*REQUIRED ACTIONS*:
**A.** Answer these questions using the CapSpeaker text:
(i) Which kind of capacitor does the text call dominant because of its high energy density and low cost?
(ii) Which pin does CapSpeaker manipulate to generate the PWM-modulated signal?
(iii) What material does an MLC capacitor use as its dielectric?
**B.** From the CapSpeaker text, reproduce the passage from "CapSpeaker first selects" to "Does CapSpeaker Work?".

==== EXCERPTED TEXT ====

Capacitors are ubiquitous and indispensable components in electronic devices since they are used for voltage stabilization, filtering, etc. Particularly, Multi-layer Ceramic (MLC) capacitors are dominant due to their high energy density and low cost. we investigate the feasibility of utilizing commodity electronic devices with built-in capacitors to inject malicious voice commands into voice assistants, such as Apple Siri, Xiaomi Art Speaker. Unlike existing work that injects malicious voice commands into voice assistants via a loudspeaker, we propose CapSpeaker that can inject voice commands by converting an electronic device (e.g., a lamp) that are not designed to produce voice into a speaker.

System Workflow of CapSpeaker

CapSpeaker first selects an appropriate carrier frequency, and then PWM-modulates the baseband signal with voice commands onto the carrier. Then, CapSpeaker manipulates the GPIO pin using high-level programming instructions to generate the PWM-modulated signal, which drives the capacitors to produce the desired inaudible voice commands. Finally, the produced voice commands can be received and demodulated by the victim’s voice assistant, which executes the command.

How Does CapSpeaker Work?

  • How can a capacitor produce voices? An MLC capacitor is a fixed-value capacitor using ceramic material as dielectric. The ceramics have the inverse piezoelectric characteristics, i.e., applied electric fields can induce mechanical strain force. The frequency of the sounds depends on the frequency of the voltage signal applied on the capacitor and its strength is determined by the peak-to-peak amplitude of the voltage, the piezoelectric constant p, and the printed circuit board (PCB) layout, etc. To inject human voices by CapSpeaker despite the low frequency response below 4 kHz, we modulate the malicious voice commands on a carrier of a high-frequency band, e.g., ≥ 20 kHz, where the capacitors have the peak frequency response and produce a loud voice. The benefit of such a solution is that CapSpeaker can produce inaudible voice commands, similar to DolphinAttack.

==== STORED DATA ====

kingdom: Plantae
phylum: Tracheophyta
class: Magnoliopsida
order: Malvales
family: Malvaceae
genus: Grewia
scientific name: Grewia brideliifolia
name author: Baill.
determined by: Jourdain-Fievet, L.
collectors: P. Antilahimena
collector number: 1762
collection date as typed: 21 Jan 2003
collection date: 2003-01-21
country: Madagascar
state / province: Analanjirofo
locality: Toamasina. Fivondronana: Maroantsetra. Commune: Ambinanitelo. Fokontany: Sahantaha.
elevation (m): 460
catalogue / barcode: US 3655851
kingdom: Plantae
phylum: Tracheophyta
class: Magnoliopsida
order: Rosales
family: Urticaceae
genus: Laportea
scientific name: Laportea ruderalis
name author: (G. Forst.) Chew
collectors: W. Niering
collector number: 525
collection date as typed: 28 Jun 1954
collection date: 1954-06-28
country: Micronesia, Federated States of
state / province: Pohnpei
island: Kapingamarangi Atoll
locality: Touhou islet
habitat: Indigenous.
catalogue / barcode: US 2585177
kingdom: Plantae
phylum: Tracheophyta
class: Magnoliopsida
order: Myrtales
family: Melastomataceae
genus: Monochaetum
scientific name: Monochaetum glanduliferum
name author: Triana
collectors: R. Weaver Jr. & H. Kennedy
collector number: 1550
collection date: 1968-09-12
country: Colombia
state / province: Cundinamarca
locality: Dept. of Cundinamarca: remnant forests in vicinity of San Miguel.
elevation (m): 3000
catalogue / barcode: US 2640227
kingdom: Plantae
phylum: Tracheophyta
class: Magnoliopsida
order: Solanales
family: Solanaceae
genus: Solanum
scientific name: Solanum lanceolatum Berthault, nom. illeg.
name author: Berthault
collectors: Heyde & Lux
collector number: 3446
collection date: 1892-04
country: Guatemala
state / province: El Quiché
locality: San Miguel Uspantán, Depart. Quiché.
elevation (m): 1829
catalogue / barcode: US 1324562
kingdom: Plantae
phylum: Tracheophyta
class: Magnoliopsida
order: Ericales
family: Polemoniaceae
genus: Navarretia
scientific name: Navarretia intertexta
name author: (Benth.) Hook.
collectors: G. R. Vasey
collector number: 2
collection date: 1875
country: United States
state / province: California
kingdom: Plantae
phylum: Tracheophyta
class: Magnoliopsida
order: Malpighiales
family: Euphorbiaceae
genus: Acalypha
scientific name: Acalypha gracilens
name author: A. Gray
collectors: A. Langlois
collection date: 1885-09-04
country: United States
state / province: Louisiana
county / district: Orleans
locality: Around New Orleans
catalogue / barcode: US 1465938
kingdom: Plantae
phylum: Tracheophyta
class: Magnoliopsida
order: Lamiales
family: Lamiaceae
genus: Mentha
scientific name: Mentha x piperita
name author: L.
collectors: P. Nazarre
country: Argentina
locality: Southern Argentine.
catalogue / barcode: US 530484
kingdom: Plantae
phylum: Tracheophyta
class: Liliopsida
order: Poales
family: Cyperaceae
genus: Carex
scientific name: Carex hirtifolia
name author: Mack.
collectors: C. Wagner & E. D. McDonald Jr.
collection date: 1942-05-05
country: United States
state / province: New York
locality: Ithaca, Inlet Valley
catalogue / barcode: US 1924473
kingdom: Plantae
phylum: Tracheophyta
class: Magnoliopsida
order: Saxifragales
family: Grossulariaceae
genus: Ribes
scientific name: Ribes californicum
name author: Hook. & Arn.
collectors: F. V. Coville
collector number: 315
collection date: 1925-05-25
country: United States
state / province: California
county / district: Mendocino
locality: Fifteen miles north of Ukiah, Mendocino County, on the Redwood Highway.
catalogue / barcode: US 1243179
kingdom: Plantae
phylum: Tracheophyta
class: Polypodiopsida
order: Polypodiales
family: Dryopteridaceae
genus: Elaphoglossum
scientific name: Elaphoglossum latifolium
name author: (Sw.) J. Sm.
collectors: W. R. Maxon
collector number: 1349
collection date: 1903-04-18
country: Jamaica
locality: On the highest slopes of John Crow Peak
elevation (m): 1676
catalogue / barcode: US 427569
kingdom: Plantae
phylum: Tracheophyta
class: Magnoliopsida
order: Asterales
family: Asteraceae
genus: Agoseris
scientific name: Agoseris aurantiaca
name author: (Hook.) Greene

====

*ANSWER LIST*:
**A.**
(i) Multi-layer Ceramic (MLC) capacitors
(ii) The GPIO pin
(iii) Ceramic material

**B.**
CapSpeaker first selects an appropriate carrier frequency, and then PWM-modulates the baseband signal with voice commands onto the carrier. Then, CapSpeaker manipulates the GPIO pin using high-level programming instructions to generate the PWM-modulated signal, which drives the capacitors to produce the desired inaudible voice commands. Finally, the produced voice commands can be received and demodulated by the victim’s voice assistant, which executes the command.

How Does CapSpeaker Work?